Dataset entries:
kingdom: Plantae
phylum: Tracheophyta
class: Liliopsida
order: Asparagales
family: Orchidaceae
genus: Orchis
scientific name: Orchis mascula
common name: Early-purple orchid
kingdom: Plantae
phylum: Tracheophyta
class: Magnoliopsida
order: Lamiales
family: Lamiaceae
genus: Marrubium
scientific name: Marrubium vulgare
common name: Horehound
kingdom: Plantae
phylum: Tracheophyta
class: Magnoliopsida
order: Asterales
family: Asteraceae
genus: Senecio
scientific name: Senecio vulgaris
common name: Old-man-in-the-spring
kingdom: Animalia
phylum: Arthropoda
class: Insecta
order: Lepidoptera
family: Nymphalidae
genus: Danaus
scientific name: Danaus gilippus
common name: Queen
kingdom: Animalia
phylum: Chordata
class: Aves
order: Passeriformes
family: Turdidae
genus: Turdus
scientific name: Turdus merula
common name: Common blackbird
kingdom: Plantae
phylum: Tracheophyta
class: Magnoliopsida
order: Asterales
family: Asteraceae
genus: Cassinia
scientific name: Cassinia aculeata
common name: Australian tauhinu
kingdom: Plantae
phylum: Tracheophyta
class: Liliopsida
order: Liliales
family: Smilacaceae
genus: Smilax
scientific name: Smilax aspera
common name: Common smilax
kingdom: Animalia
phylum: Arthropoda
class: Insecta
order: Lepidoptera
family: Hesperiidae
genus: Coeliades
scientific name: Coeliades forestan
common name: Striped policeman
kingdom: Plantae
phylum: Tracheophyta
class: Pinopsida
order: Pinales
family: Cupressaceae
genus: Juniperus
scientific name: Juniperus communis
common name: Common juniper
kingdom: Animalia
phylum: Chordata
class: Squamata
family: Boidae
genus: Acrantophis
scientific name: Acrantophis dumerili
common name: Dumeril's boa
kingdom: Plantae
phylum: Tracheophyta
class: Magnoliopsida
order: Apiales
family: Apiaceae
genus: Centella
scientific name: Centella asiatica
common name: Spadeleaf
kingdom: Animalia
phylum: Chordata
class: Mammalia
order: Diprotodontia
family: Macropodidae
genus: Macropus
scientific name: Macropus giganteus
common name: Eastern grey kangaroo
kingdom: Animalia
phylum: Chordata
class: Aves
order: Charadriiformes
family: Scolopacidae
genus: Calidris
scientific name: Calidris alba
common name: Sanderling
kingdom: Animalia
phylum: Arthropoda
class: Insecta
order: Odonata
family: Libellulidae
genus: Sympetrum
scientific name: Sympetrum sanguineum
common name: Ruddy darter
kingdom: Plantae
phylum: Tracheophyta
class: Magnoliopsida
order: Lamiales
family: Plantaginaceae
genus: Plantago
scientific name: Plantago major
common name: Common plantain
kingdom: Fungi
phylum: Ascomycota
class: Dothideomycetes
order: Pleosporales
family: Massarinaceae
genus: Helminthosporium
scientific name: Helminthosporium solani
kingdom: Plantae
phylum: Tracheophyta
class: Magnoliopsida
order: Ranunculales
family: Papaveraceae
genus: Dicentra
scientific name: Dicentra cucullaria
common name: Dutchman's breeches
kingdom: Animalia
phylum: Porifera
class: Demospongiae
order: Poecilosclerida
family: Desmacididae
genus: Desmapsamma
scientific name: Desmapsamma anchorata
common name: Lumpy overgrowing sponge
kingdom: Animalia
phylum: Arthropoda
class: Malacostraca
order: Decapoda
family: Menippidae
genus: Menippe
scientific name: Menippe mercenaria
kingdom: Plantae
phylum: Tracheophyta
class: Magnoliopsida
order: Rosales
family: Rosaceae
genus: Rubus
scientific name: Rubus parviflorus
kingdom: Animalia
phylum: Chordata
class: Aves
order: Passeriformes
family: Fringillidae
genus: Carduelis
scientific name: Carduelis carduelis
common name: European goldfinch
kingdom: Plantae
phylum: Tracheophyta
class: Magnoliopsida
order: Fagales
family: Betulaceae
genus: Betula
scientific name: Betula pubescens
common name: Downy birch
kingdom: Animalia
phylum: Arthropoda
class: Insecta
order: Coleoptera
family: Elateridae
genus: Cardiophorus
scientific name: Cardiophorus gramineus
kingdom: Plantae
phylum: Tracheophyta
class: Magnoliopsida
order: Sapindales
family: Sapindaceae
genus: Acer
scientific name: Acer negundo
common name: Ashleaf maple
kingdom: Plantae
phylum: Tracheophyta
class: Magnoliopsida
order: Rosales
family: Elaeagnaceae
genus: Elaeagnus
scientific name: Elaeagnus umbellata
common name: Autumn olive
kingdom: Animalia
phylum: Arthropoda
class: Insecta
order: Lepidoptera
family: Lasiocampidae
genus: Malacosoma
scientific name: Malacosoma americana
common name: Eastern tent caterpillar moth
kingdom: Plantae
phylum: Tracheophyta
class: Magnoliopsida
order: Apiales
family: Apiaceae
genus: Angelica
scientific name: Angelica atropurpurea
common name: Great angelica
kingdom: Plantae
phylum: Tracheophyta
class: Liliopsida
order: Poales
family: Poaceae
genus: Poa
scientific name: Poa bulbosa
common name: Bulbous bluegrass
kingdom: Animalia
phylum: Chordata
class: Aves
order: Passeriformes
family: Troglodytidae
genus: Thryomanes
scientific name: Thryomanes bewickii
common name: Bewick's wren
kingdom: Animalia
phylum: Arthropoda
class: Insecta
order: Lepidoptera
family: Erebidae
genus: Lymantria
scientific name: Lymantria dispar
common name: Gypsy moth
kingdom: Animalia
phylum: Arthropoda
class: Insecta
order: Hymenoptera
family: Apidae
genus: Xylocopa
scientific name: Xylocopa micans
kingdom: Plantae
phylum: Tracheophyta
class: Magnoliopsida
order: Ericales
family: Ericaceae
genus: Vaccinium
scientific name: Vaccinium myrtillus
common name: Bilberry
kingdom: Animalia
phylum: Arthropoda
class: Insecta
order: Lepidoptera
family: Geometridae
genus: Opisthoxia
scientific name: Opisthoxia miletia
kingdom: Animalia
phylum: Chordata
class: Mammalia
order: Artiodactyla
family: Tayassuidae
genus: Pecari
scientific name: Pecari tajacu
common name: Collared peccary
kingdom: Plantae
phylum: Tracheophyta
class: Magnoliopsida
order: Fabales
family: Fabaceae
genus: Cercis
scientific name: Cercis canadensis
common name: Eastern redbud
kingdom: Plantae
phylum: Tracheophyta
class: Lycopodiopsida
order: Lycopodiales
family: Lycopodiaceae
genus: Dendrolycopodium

*What the exercise asks:* Lay out all of the data above as a two-column CSV with the headers field and value. Give one row per line, with the field name and its value each in its own quoted field and any line breaks turned into spaces.

*Exercise answer:*
field,value
"kingdom:","Plantae"
"phylum:","Tracheophyta"
"class:","Liliopsida"
"order:","Asparagales"
"family:","Orchidaceae"
"genus:","Orchis"
"scientific name:","Orchis mascula"
"common name:","Early-purple orchid"
"kingdom:","Plantae"
"phylum:","Tracheophyta"
"class:","Magnoliopsida"
"order:","Lamiales"
"family:","Lamiaceae"
"genus:","Marrubium"
"scientific name:","Marrubium vulgare"
"common name:","Horehound"
"kingdom:","Plantae"
"phylum:","Tracheophyta"
"class:","Magnoliopsida"
"order:","Asterales"
"family:","Asteraceae"
"genus:","Senecio"
"scientific name:","Senecio vulgaris"
"common name:","Old-man-in-the-spring"
"kingdom:","Animalia"
"phylum:","Arthropoda"
"class:","Insecta"
"order:","Lepidoptera"
"family:","Nymphalidae"
"genus:","Danaus"
"scientific name:","Danaus gilippus"
"common name:","Queen"
"kingdom:","Animalia"
"phylum:","Chordata"
"class:","Aves"
"order:","Passeriformes"
"family:","Turdidae"
"genus:","Turdus"
"scientific name:","Turdus merula"
"common name:","Common blackbird"
"kingdom:","Plantae"
"phylum:","Tracheophyta"
"class:","Magnoliopsida"
"order:","Asterales"
"family:","Asteraceae"
"genus:","Cassinia"
"scientific name:","Cassinia aculeata"
"common name:","Australian tauhinu"
"kingdom:","Plantae"
"phylum:","Tracheophyta"
"class:","Liliopsida"
"order:","Liliales"
"family:","Smilacaceae"
"genus:","Smilax"
"scientific name:","Smilax aspera"
"common name:","Common smilax"
"kingdom:","Animalia"
"phylum:","Arthropoda"
"class:","Insecta"
"order:","Lepidoptera"
"family:","Hesperiidae"
"genus:","Coeliades"
"scientific name:","Coeliades forestan"
"common name:","Striped policeman"
"kingdom:","Plantae"
"phylum:","Tracheophyta"
"class:","Pinopsida"
"order:","Pinales"
"family:","Cupressaceae"
"genus:","Juniperus"
"scientific name:","Juniperus communis"
"common name:","Common juniper"
"kingdom:","Animalia"
"phylum:","Chordata"
"class:","Squamata"
"family:","Boidae"
"genus:","Acrantophis"
"scientific name:","Acrantophis dumerili"
"common name:","Dumeril's boa"
"kingdom:","Plantae"
"phylum:","Tracheophyta"
"class:","Magnoliopsida"
"order:","Apiales"
"family:","Apiaceae"
"genus:","Centella"
"scientific name:","Centella asiatica"
"common name:","Spadeleaf"
"kingdom:","Animalia"
"phylum:","Chordata"
"class:","Mammalia"
"order:","Diprotodontia"
"family:","Macropodidae"
"genus:","Macropus"
"scientific name:","Macropus giganteus"
"common name:","Eastern grey kangaroo"
"kingdom:","Animalia"
"phylum:","Chordata"
"class:","Aves"
"order:","Charadriiformes"
"family:","Scolopacidae"
"genus:","Calidris"
"scientific name:","Calidris alba"
"common name:","Sanderling"
"kingdom:","Animalia"
"phylum:","Arthropoda"
"class:","Insecta"
"order:","Odonata"
"family:","Libellulidae"
"genus:","Sympetrum"
"scientific name:","Sympetrum sanguineum"
"common name:","Ruddy darter"
"kingdom:","Plantae"
"phylum:","Tracheophyta"
"class:","Magnoliopsida"
"order:","Lamiales"
"family:","Plantaginaceae"
"genus:","Plantago"
"scientific name:","Plantago major"
"common name:","Common plantain"
"kingdom:","Fungi"
"phylum:","Ascomycota"
"class:","Dothideomycetes"
"order:","Pleosporales"
"family:","Massarinaceae"
"genus:","Helminthosporium"
"scientific name:","Helminthosporium solani"
"kingdom:","Plantae"
"phylum:","Tracheophyta"
"class:","Magnoliopsida"
"order:","Ranunculales"
"family:","Papaveraceae"
"genus:","Dicentra"
"scientific name:","Dicentra cucullaria"
"common name:","Dutchman's breeches"
"kingdom:","Animalia"
"phylum:","Porifera"
"class:","Demospongiae"
"order:","Poecilosclerida"
"family:","Desmacididae"
"genus:","Desmapsamma"
"scientific name:","Desmapsamma anchorata"
"common name:","Lumpy overgrowing sponge"
"kingdom:","Animalia"
"phylum:","Arthropoda"
"class:","Malacostraca"
"order:","Decapoda"
"family:","Menippidae"
"genus:","Menippe"
"scientific name:","Menippe mercenaria"
"kingdom:","Plantae"
"phylum:","Tracheophyta"
"class:","Magnoliopsida"
"order:","Rosales"
"family:","Rosaceae"
"genus:","Rubus"
"scientific name:","Rubus parviflorus"
"kingdom:","Animalia"
"phylum:","Chordata"
"class:","Aves"
"order:","Passeriformes"
"family:","Fringillidae"
"genus:","Carduelis"
"scientific name:","Carduelis carduelis"
"common name:","European goldfinch"
"kingdom:","Plantae"
"phylum:","Tracheophyta"
"class:","Magnoliopsida"
"order:","Fagales"
"family:","Betulaceae"
"genus:","Betula"
"scientific name:","Betula pubescens"
"common name:","Downy birch"
"kingdom:","Animalia"
"phylum:","Arthropoda"
"class:","Insecta"
"order:","Coleoptera"
"family:","Elateridae"
"genus:","Cardiophorus"
"scientific name:","Cardiophorus gramineus"
"kingdom:","Plantae"
"phylum:","Tracheophyta"
"class:","Magnoliopsida"
"order:","Sapindales"
"family:","Sapindaceae"
"genus:","Acer"
"scientific name:","Acer negundo"
"common name:","Ashleaf maple"
"kingdom:","Plantae"
"phylum:","Tracheophyta"
"class:","Magnoliopsida"
"order:","Rosales"
"family:","Elaeagnaceae"
"genus:","Elaeagnus"
"scientific name:","Elaeagnus umbellata"
"common name:","Autumn olive"
"kingdom:","Animalia"
"phylum:","Arthropoda"
"class:","Insecta"
"order:","Lepidoptera"
"family:","Lasiocampidae"
"genus:","Malacosoma"
"scientific name:","Malacosoma americana"
"common name:","Eastern tent caterpillar moth"
"kingdom:","Plantae"
"phylum:","Tracheophyta"
"class:","Magnoliopsida"
"order:","Apiales"
"family:","Apiaceae"
"genus:","Angelica"
"scientific name:","Angelica atropurpurea"
"common name:","Great angelica"
"kingdom:","Plantae"
"phylum:","Tracheophyta"
"class:","Liliopsida"
"order:","Poales"
"family:","Poaceae"
"genus:","Poa"
"scientific name:","Poa bulbosa"
"common name:","Bulbous bluegrass"
"kingdom:","Animalia"
"phylum:","Chordata"
"class:","Aves"
"order:","Passeriformes"
"family:","Troglodytidae"
"genus:","Thryomanes"
"scientific name:","Thryomanes bewickii"
"common name:","Bewick's wren"
"kingdom:","Animalia"
"phylum:","Arthropoda"
"class:","Insecta"
"order:","Lepidoptera"
"family:","Erebidae"
"genus:","Lymantria"
"scientific name:","Lymantria dispar"
"common name:","Gypsy moth"
"kingdom:","Animalia"
"phylum:","Arthropoda"
"class:","Insecta"
"order:","Hymenoptera"
"family:","Apidae"
"genus:","Xylocopa"
"scientific name:","Xylocopa micans"
"kingdom:","Plantae"
"phylum:","Tracheophyta"
"class:","Magnoliopsida"
"order:","Ericales"
"family:","Ericaceae"
"genus:","Vaccinium"
"scientific name:","Vaccinium myrtillus"
"common name:","Bilberry"
"kingdom:","Animalia"
"phylum:","Arthropoda"
"class:","Insecta"
"order:","Lepidoptera"
"family:","Geometridae"
"genus:","Opisthoxia"
"scientific name:","Opisthoxia miletia"
"kingdom:","Animalia"
"phylum:","Chordata"
"class:","Mammalia"
"order:","Artiodactyla"
"family:","Tayassuidae"
"genus:","Pecari"
"scientific name:","Pecari tajacu"
"common name:","Collared peccary"
"kingdom:","Plantae"
"phylum:","Tracheophyta"
"class:","Magnoliopsida"
"order:","Fabales"
"family:","Fabaceae"
"genus:","Cercis"
"scientific name:","Cercis canadensis"
"common name:","Eastern redbud"
"kingdom:","Plantae"
"phylum:","Tracheophyta"
"class:","Lycopodiopsida"
"order:","Lycopodiales"
"family:","Lycopodiaceae"
"genus:","Dendrolycopodium"